Mekhi Becton, Louisville
Becton's tape is akin to the unrealistic action shots of Michael Oher in the movie 'The Blindside' – only Becton isn't operating in a fictional world. In addition to rag-dolling defenders seemingly each week, Becton moves like a power forward on the hardwood – he features a rare blend of size and athleticism.
NFL Network's Daniel Jeremiah slotted Becton as the fourth pick in his initial mock draft, citing Becton's 6-7, 370-pound frame. "He's a mauler in the run game, and he's shockingly nimble in pass protection," said NFLN's lead draft analyst.
This year was Becton's first as a full-time left tackle, and it was one of utter dominance. Previously, Becton alternated between left and right tackle based on the strong and weakside alignments. There's a good chance Becton solidifies his stock as a top 5 pick this week in Indianapolis. His workouts will stand out among a group of extremely gifted tackles.
Lloyd Cushenberry, LSU
Cushenberry anchored one of college football's best offensive lines en route to a perfect season culminating in a national championship. A two-year starter, Cushenberry's athletic profile – paired with his instincts for the position – could result in his name being called on the first night. With little wasted movement in his game, Cushenberry almost always takes the correct angle and opens big lanes in the run game.
Cushenberry finds a way through his ability to drop his lower half and hold up against bull rushes. That bend, coupled with flawless footwork, allows Cushenberry to recover on the rare occasions where he loses the rep initially.
Cushenberry was awarded the number 18 jersey by Coach Ed Orgeron – a distinction given to the team's two players that best exemplified a selfless attitude. Wearing number 18, a tradition that began in 2003, is synonymous with success at LSU, both on and off the field.
Caesar Ruiz, Michigan
Buzz words and phrases will be spoken aplenty this week in Indianapolis, none more prevalent than a player's ability to unlock his hips. However that skill set is framed, few players embody fluid hips better than Michigan's Caesar Ruiz. A controlled stick of dynamite when operating in space, Ruiz' ability to pull in the run game rivals any interior lineman in this class.
Ruiz started three years along Big Blue's offensive line. He has a thick, compact build that allows him to anchor against power. Starting at right guard in 2017, Ruiz transitioned back to his natural center position his final two years at Ann Arbor. "[Playing center is] something I've been doing my whole life," Ruiz said. "In high school, I'm used to making all the calls, I'm used to doing everything." Ruiz was 2017's top-rated center as a high school prospect.
Nick Harris, Washington
With rare movement traits, and an innate ability to operate out in space in wide zone concepts and in the screen game, Harris was drapped with post-season accolades this year.

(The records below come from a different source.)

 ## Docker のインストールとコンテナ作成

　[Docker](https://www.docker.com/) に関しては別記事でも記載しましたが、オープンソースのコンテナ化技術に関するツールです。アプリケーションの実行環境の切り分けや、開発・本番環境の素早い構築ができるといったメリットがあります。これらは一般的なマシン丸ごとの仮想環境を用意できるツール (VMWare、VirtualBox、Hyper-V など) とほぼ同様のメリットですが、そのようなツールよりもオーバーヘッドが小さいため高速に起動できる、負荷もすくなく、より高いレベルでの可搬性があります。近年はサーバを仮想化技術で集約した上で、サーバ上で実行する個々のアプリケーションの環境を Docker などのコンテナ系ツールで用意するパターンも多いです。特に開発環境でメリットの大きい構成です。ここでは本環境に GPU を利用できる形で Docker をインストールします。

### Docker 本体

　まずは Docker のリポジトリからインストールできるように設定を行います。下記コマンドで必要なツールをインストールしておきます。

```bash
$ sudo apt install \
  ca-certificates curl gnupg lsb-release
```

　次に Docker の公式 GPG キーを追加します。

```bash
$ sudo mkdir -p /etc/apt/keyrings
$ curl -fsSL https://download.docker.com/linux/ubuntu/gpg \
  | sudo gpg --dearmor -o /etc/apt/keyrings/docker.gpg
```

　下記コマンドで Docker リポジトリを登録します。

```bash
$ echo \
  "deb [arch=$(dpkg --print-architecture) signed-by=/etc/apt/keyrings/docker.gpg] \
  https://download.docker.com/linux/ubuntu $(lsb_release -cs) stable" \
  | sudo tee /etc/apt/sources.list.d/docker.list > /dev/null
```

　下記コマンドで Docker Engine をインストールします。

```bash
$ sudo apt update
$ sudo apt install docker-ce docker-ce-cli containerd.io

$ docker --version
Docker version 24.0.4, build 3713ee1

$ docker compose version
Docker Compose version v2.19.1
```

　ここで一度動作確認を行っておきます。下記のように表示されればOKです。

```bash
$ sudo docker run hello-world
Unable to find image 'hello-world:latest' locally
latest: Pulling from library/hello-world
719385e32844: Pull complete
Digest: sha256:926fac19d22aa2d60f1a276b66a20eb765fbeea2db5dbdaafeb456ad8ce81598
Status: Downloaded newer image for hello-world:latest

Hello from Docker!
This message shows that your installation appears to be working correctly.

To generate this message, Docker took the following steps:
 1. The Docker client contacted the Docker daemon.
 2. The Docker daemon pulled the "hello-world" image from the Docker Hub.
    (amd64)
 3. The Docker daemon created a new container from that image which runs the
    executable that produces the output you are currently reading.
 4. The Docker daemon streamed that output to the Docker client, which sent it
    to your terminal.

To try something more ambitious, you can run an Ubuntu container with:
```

First-Team All Pac-12 and a Sports Illustrated Second-Team All Ameican, Harris excels at reach blocking. He has the lateral movement and initial hand placement to engage and control the rep despite limited length.
Harris developed an unbreakable bond with teammate Trey Adams, who credits Harris for teaching him some of the core traits of an offensive lineman. "Persistence, toughness, competitiveness, Adams said. "He played as a true freshman. He was 17 when he started against Alabama. So, I mean, that guy, he's seen it all. Off the field, too – being a good buddy, loyal, all that kind of stuff."